One week ago today, social media accounts for the information-system services at several universities and colleges starting lighting up with advisories to students: Duo, Cisco's popular authentication service, was suffering from performance issues, preventing them from logging into their accounts.
"DUO is experiencing a systemwide outage, which may impact the ability to log in to GU systems," stated Georgetown University's Information Services on X, formerly known as Twitter. The school updated students two hours later: "DUO performance is slowly improving, but DUO is still reporting issues affecting the university’s two-factor authentication for all Georgetown systems."
On the other side of the country, San Francisco State University's Information Technology Services posted a similar message for students: "ITS has identified an issue with DUO. ITS is working towards a resolution in collaboration with the vendor to solve this issue as quickly as possible."
The outage lasted just five hours, from approximately 9 a.m. to 2 p.m. ET — caused by application latency that had "increased to service-impacting levels," according to Duo's status log — but that was long enough to highlight why organizations need to make contingency plans in the event their two-factor authentication services are not available. Organizations exploring newer and stronger authentication methods should also include resilience and business continuity in the conversation.
A failure in an authentication service can disrupt operations, says Andras Cser, vice president and principal analysis at Forrester Research.
"Anytime two-factor or multifactor authentication does not have alternative or backup login methods and form factors — biometrics, offline one-time password generators, etc. — MFA can become a bottleneck, regardless of whether it's on-prem or cloud-hosted. When there is no authentication, the company essentially stops working."
Don't Let a Minor Outage Cause Major Disruptions
Duo first received a notification of latency issues at 9:03 a.m. ET on Aug. 21, with the problem escalating until the increased latency caused authentication failures for some customer applications protected by Duo's service. The latency impacted a variety of organizations; among the most vocal were the universities previously cited, as well as the University of Manchester in the United Kingdom, Colorado State University, and Western University, according to comments posted on X by the schools' IT groups.
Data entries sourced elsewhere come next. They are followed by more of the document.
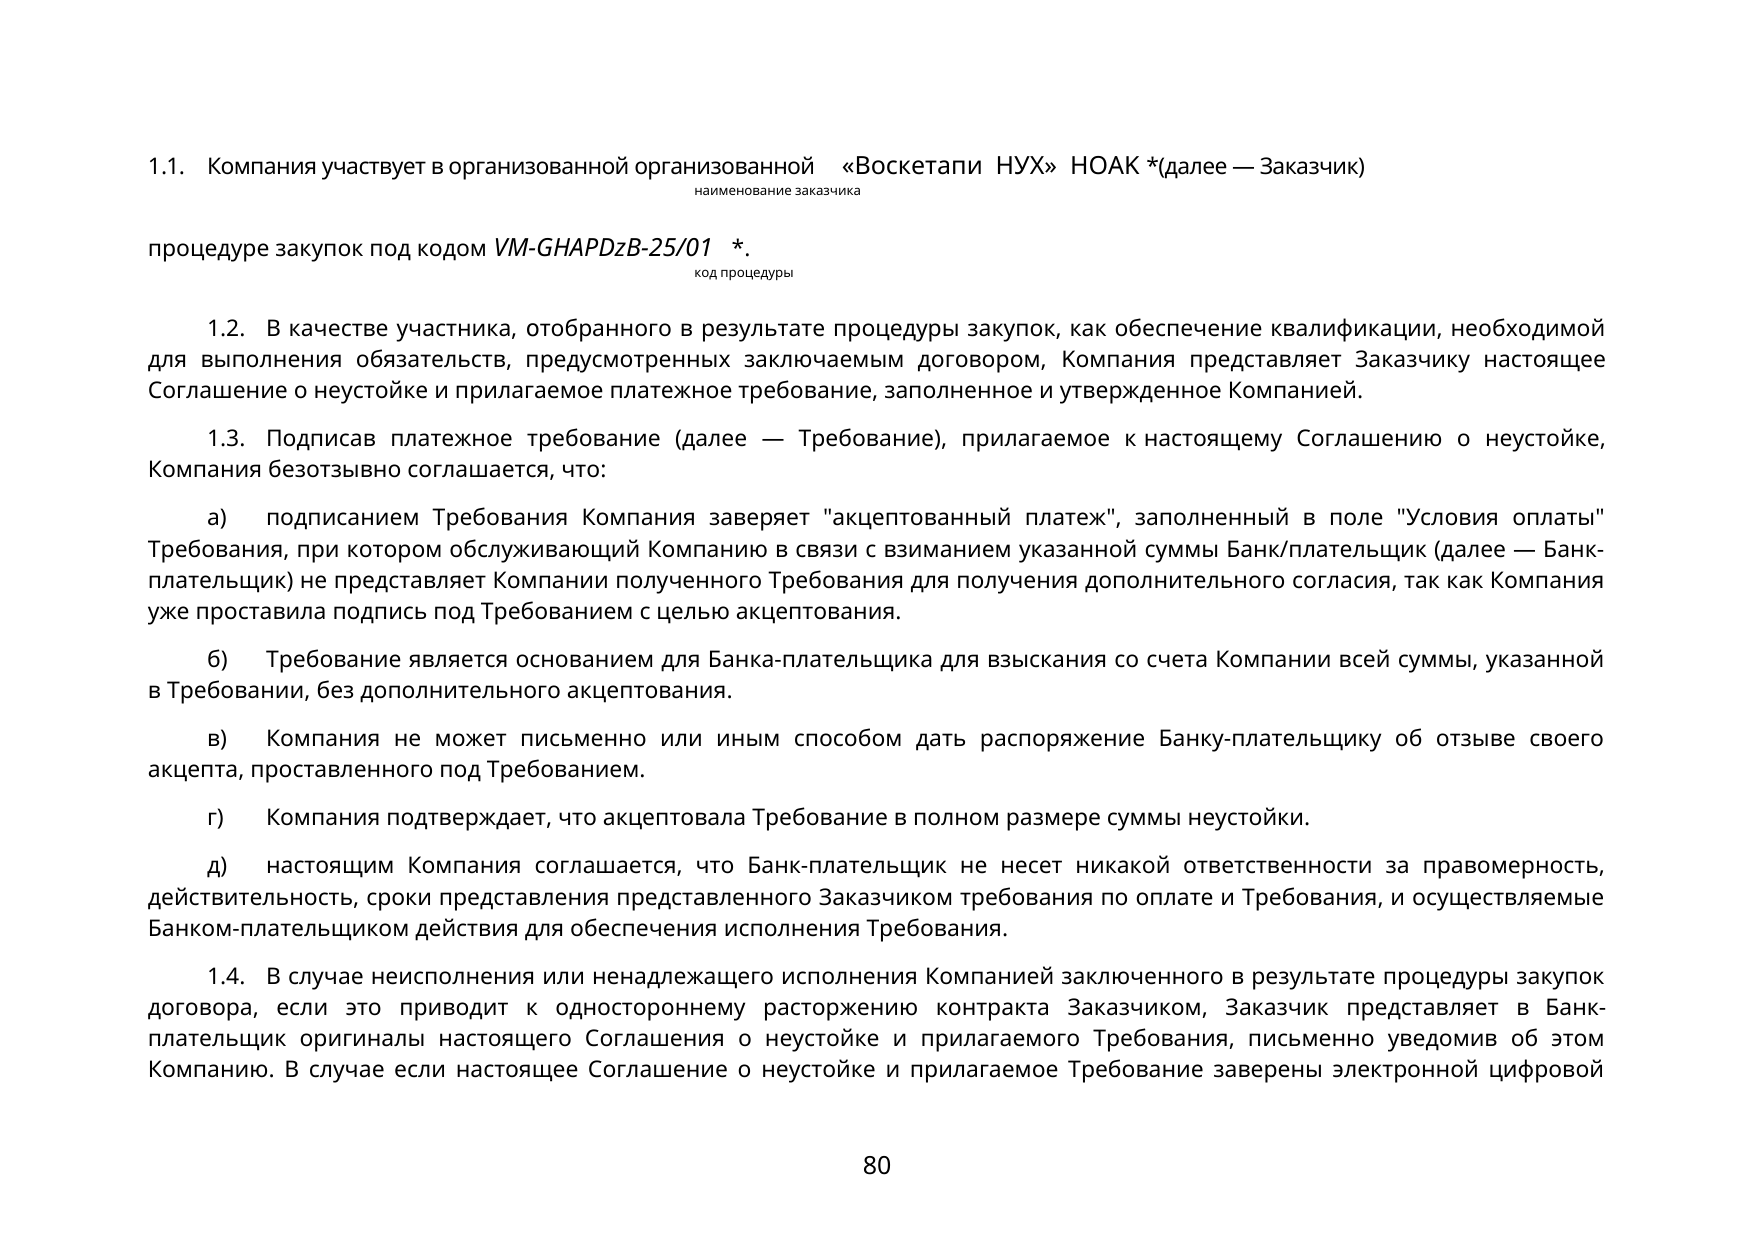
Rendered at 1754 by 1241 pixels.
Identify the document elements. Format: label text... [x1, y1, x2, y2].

text 1.2. В качестве участника, օтобранного в результате процедуры закупок, как обеспечение квалификации, необходимой для выполнения обязательств, предусмотренных заключаемым договором, Kомпания представляет Заказчику настоящее Соглашение о неустойке и прилагаемое платежное требование, заполненное и утвержденное Компанией. [148, 312, 1606, 405]
text в) Компания не может письменно или иным способом дать распоряжение Банку-плательщику об отзыве своего акцепта, проставленного под Требованием. [148, 722, 1606, 784]
text б) Требование является основанием для Банка-плательщика для взыскания со счета Компании всей суммы, указанной в Требовании, без дополнительного акцептования. [148, 643, 1606, 705]
text 1.3. Подписав платежное требование (далее — Требование), прилагаемое к настоящему Соглашению о неустойке, Компания безотзывно соглашается, что: [148, 422, 1606, 484]
text процедуре закупок под кодом VM-GHAPDzB-25/01 *. [148, 230, 1606, 264]
text а) подписанием Требования Компания заверяет "акцептованный платеж", заполненный в поле "Условия оплаты" Требования, при котором обслуживающий Компанию в связи с взиманием указанной суммы Банк/плательщик (далее — Банк-плательщик) не представляет Компании полученного Требования для получения дополнительного согласия, так как Компания уже проставила подпись под Требованием с целью акцептования. [148, 501, 1606, 626]
text код процедуры [694, 264, 1606, 295]
text г) Компания подтверждает, что акцептовала Требование в полном размере суммы неустойки. [148, 801, 1606, 832]
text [148, 959, 1606, 1085]
text д) настоящим Компания соглашается, что Банк-плательщик не несет никакой ответственности за правомерность, действительность, сроки представления представленного Заказчиком требования по оплате и Требования, и осуществляемые Банком-плательщиком действия для обеспечения исполнения Требования. [148, 849, 1606, 943]
text 1.1. Компания участвует в организованной организованной «Воскетапи НУХ» HOAK *(далее — Заказчик) [148, 148, 1606, 182]
text наименование заказчика [694, 182, 1606, 213]
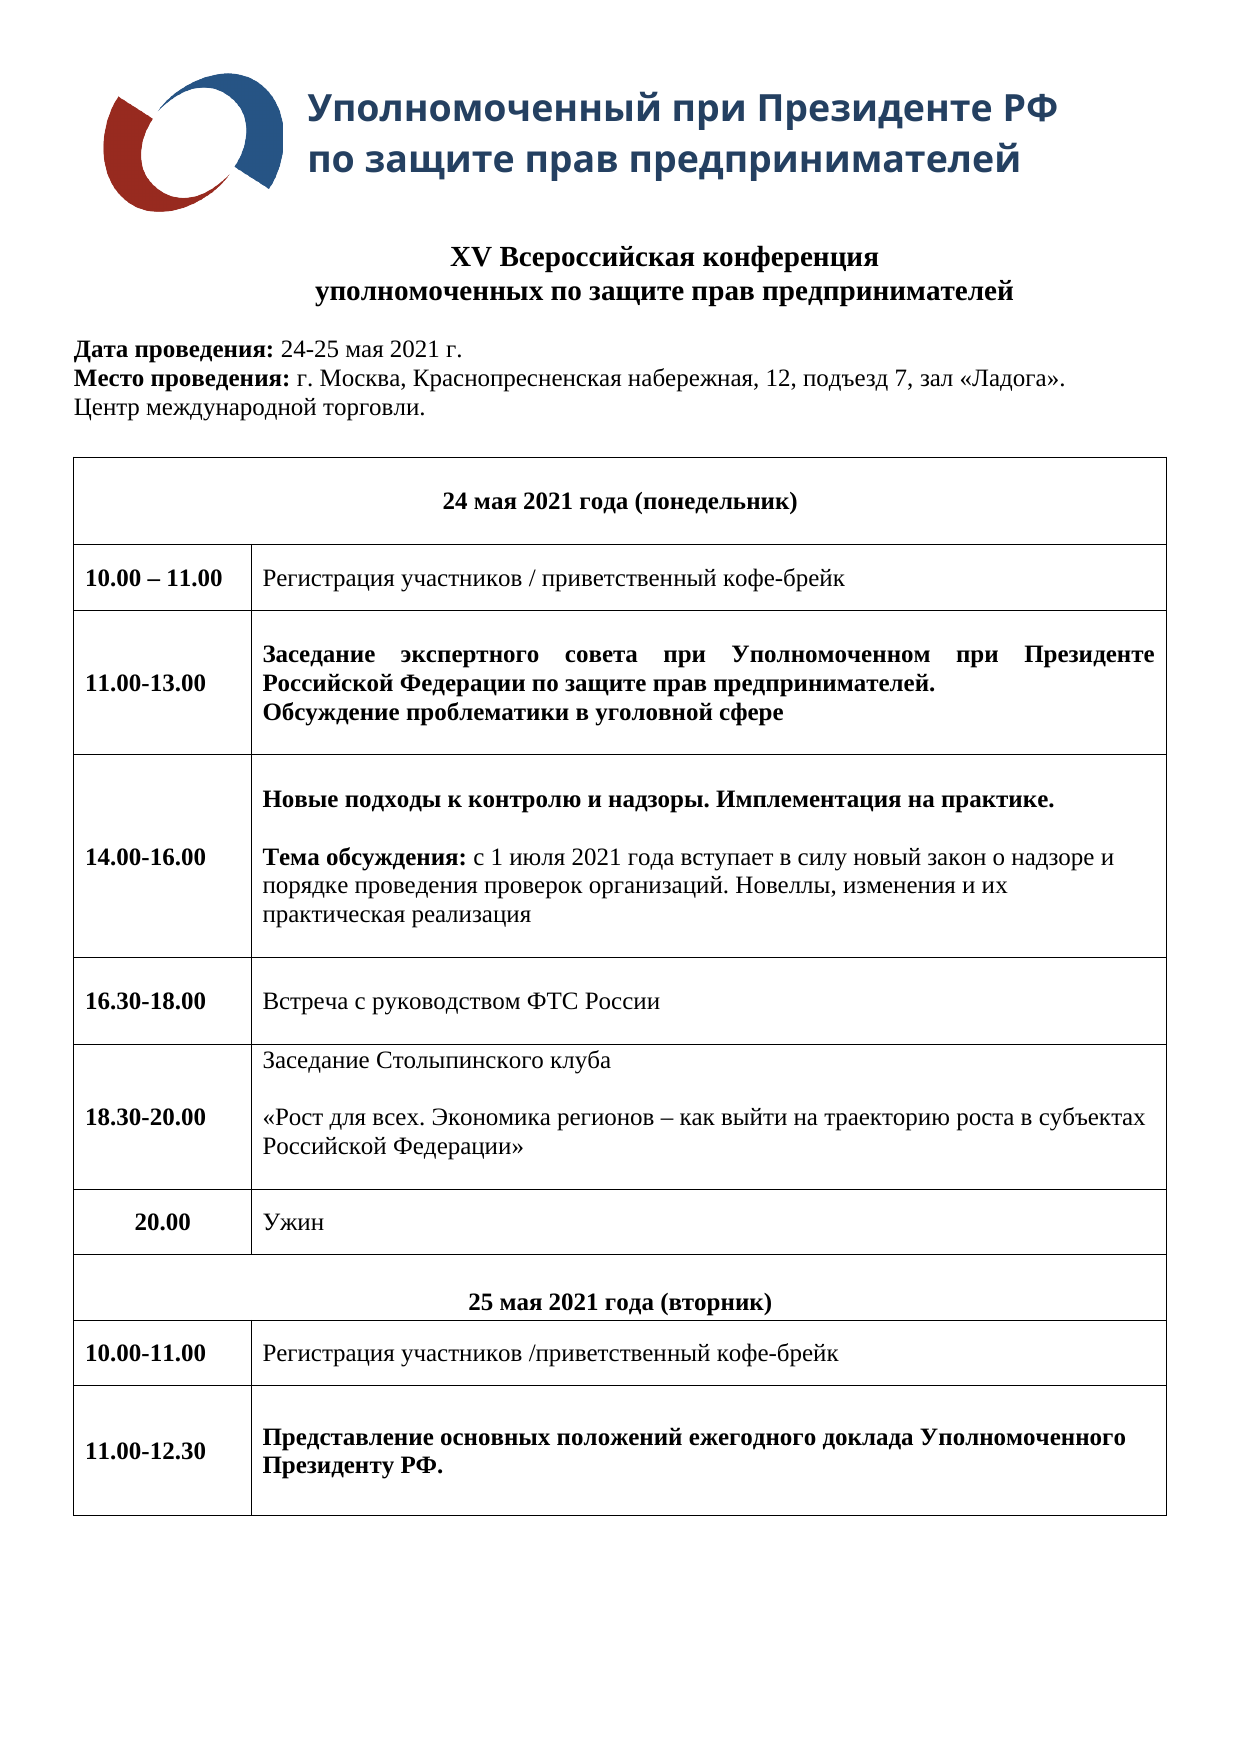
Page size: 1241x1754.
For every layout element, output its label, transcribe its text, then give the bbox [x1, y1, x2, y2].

table_cell 20.00 [74, 1190, 251, 1254]
table_cell 11.00-12.30 [74, 1386, 251, 1514]
table_cell Регистрация участников / приветственный кофе-брейк [252, 545, 1166, 609]
table_cell 11.00-13.00 [74, 611, 251, 754]
text Место проведения: г. Москва, Краснопресненская набережная, 12, подъезд 7, зал «Ладога». [74, 363, 1152, 392]
text уполномоченных по защите прав предпринимателей [177, 273, 1152, 306]
table_cell 18.30-20.00 [74, 1045, 251, 1189]
table_cell 16.30-18.00 [74, 958, 251, 1044]
table_cell Представление основных положений ежегодного доклада Уполномоченного Президенту РФ. [252, 1386, 1166, 1514]
picture [103, 73, 283, 212]
table_cell 10.00 – 11.00 [74, 545, 251, 609]
table_cell Регистрация участников /приветственный кофе-брейк [252, 1321, 1166, 1385]
table_cell Заседание Столыпинского клуба «Рост для всех. Экономика регионов – как выйти на траекторию роста в субъектах Российской Федерации» [252, 1045, 1166, 1189]
table_cell Заседание экспертного совета при Уполномоченном при Президенте Российской Федерации по защите прав предпринимателей. Обсуждение проблематики в уголовной сфере [252, 611, 1166, 754]
text Дата проведения: 24-25 мая 2021 г. [74, 334, 1152, 363]
table_cell 10.00-11.00 [74, 1321, 251, 1385]
table_cell 25 мая 2021 года (вторник) [74, 1255, 1166, 1320]
table_cell Ужин [252, 1190, 1166, 1254]
table_cell Новые подходы к контролю и надзоры. Имплементация на практике. Тема обсуждения: с 1 июля 2021 года вступает в силу новый закон о надзоре и порядке проведения проверок организаций. Новеллы, изменения и их практическая реализация [252, 755, 1166, 957]
text Центр международной торговли. [74, 392, 1152, 421]
table_cell Встреча с руководством ФТС России [252, 958, 1166, 1044]
table_header 24 мая 2021 года (понедельник) [74, 458, 1166, 544]
text XV Всероссийская конференция [177, 239, 1152, 273]
table_cell 14.00-16.00 [74, 755, 251, 957]
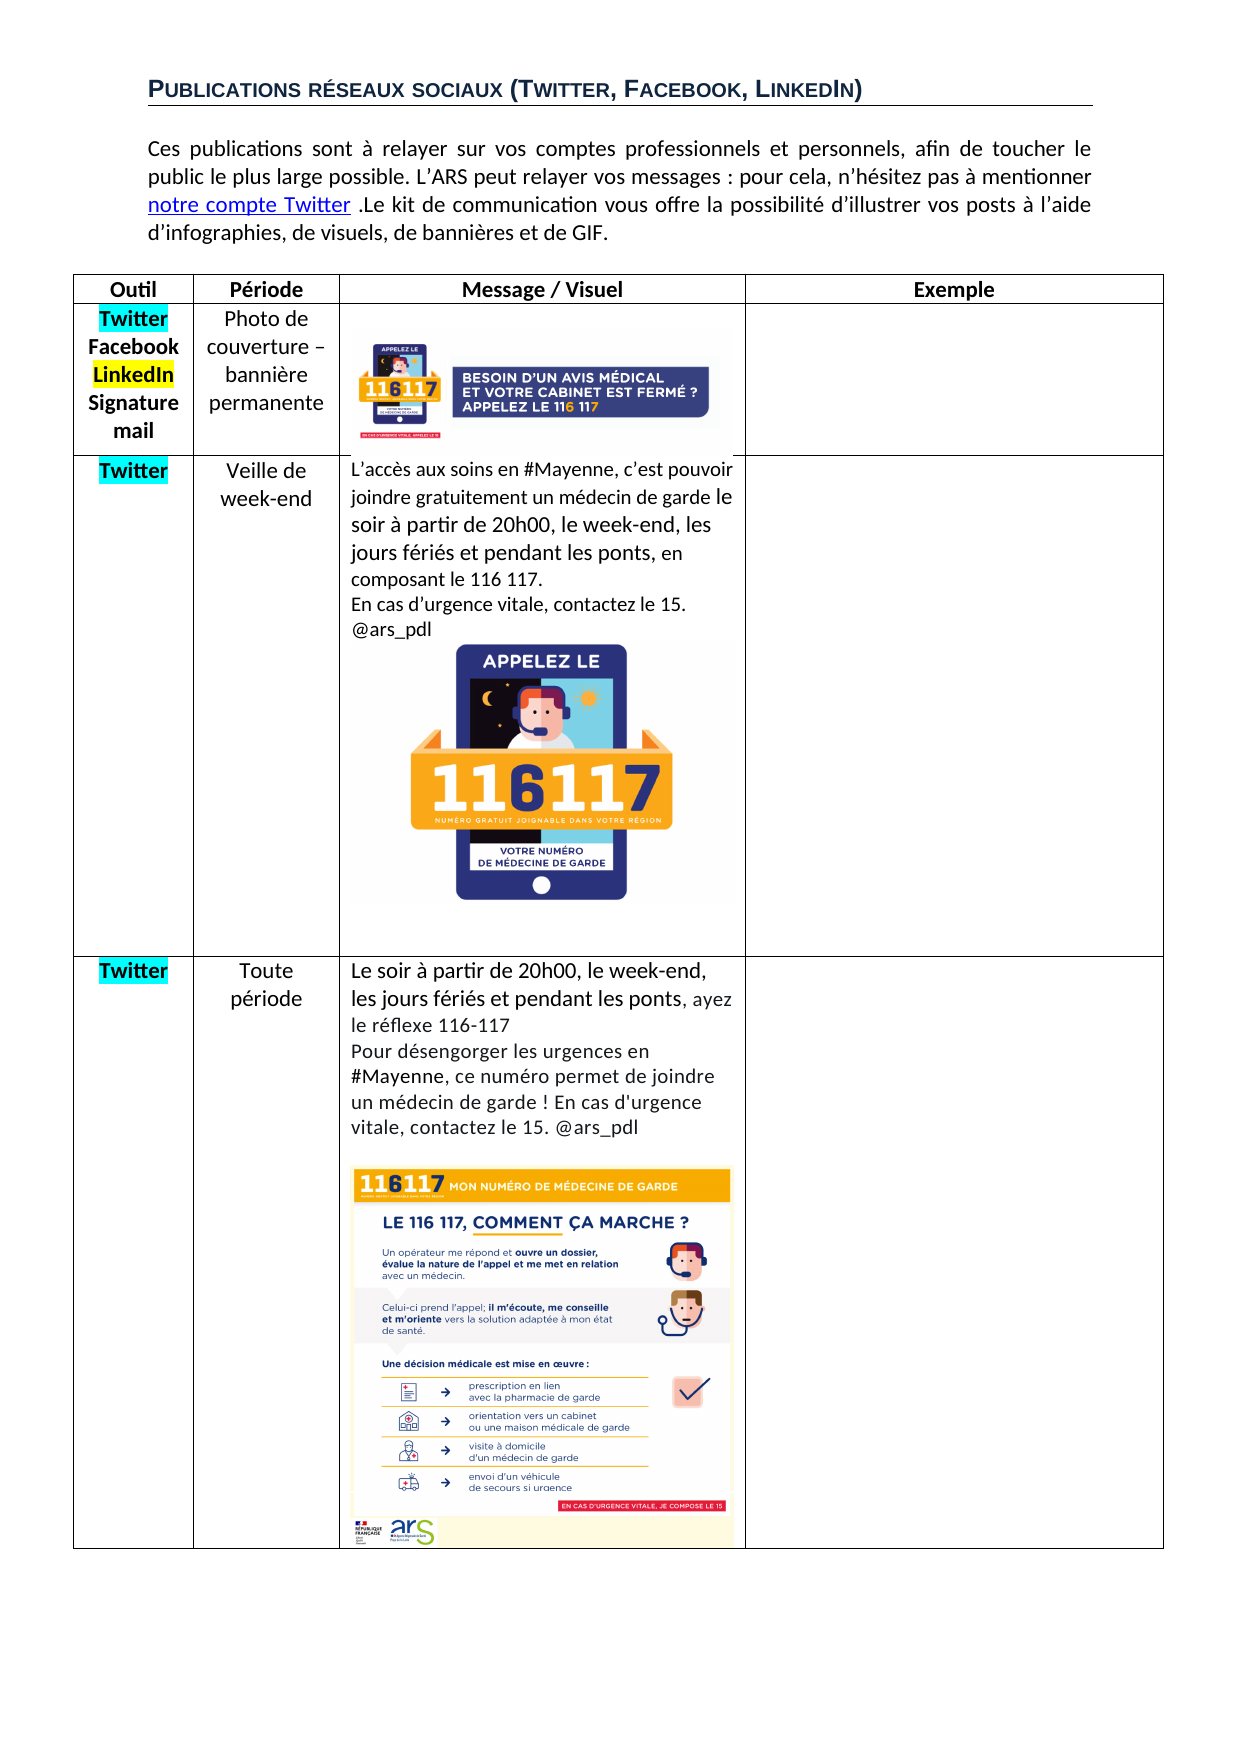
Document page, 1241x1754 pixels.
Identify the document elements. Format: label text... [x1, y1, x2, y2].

picture [350, 1165, 734, 1548]
table_cell L’accès aux soins en #Mayenne, c’est pouvoir joindre gratuitement un médecin de garde le soir à partir de 20h00, le week-end, les jours fériés et pendant les ponts, en composant le 116 117. En cas d’urgence vitale, contactez le 15. @ars_pdl [340, 456, 745, 956]
table_header Message / Visuel [340, 275, 745, 303]
table_header Période [194, 275, 339, 303]
table_header Outil [74, 275, 193, 303]
table_cell [340, 304, 745, 455]
table_cell Toute période [194, 957, 339, 1548]
picture [350, 641, 735, 905]
table_cell Photo de couverture – bannière permanente [194, 304, 339, 455]
table_cell Twitter Facebook LinkedIn Signature mail [74, 304, 193, 455]
picture [351, 329, 733, 456]
table_cell Twitter [74, 957, 193, 1548]
table_cell Le soir à partir de 20h00, le week-end, les jours fériés et pendant les ponts, ayez le réflexe 116-117 Pour désengorger les urgences en #Mayenne, ce numéro permet de joindre un médecin de garde ! En cas d'urgence vitale, contactez le 15. @ars_pdl [340, 957, 745, 1548]
text Ces publications sont à relayer sur vos comptes professionnels et personnels, afin de toucher le public le plus large possible. L’ARS peut relayer vos messages : pour cela, n’hésitez pas à mentionner notre compte Twitter .Le kit de communication vous offre la possibilité d’illustrer vos posts à l’aide d’infographies, de visuels, de bannières et de GIF. [148, 134, 1093, 246]
table_cell Veille de week-end [194, 456, 339, 956]
text Publications réseaux sociaux (Twitter, Facebook, LinkedIn) [148, 74, 1093, 105]
table_cell [746, 957, 1163, 1548]
table_header Exemple [746, 275, 1163, 303]
table_cell Twitter [74, 456, 193, 956]
table_cell [746, 304, 1163, 455]
table_cell [746, 456, 1163, 956]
The outage offers some valuable lessons for enterprises, chief among them: Businesses should walk through their authentication infrastructures and make sure that they do not have single points of failure, says Steve Won, chief product officer at 1Password, an authentication firm. Push-based models, where a device and a back-end authentication service are linked, can cause outages when the back end becomes unavailable.
"Push-based solutions are proprietary and reliant on a back-end service, whether it’s Duo, Okta, [or] Microsoft, receiving requests via network and making authentication decisions based on policy," Won says.
Time-based one-time password (TOTP) authentication does not have a single point of service failure and can be used as a failover mechanism, he adds.
"TOTP solutions are generic because [they're] built on a standard technology and can also work regardless of if the authentication service is up or down," Won says. "That's because there's an algorithm and a timer both on the service side and locally."
While SMS text-based one-time passwords could also be used, current best practices call for avoiding the mechanism due to known ways of bypassing the technology, mainly through SIM swapping attacks.
In their "Guide to Business Continuity Preparedness," Duo outlines how applications should fail over during an outage: Organizations can choose to "fail secure" and not allow alternative types of access, or to "fail safe" and allow users to use lesser forms of authentication and bypass two-factor authentication. When service is reachable but performance is degraded, organizations have to take their own countermeasures, the guide states.
"Continuity is nuanced for customers, individually based on risk tolerance and risk acceptance factors," a Duo spokesperson told Dark Reading.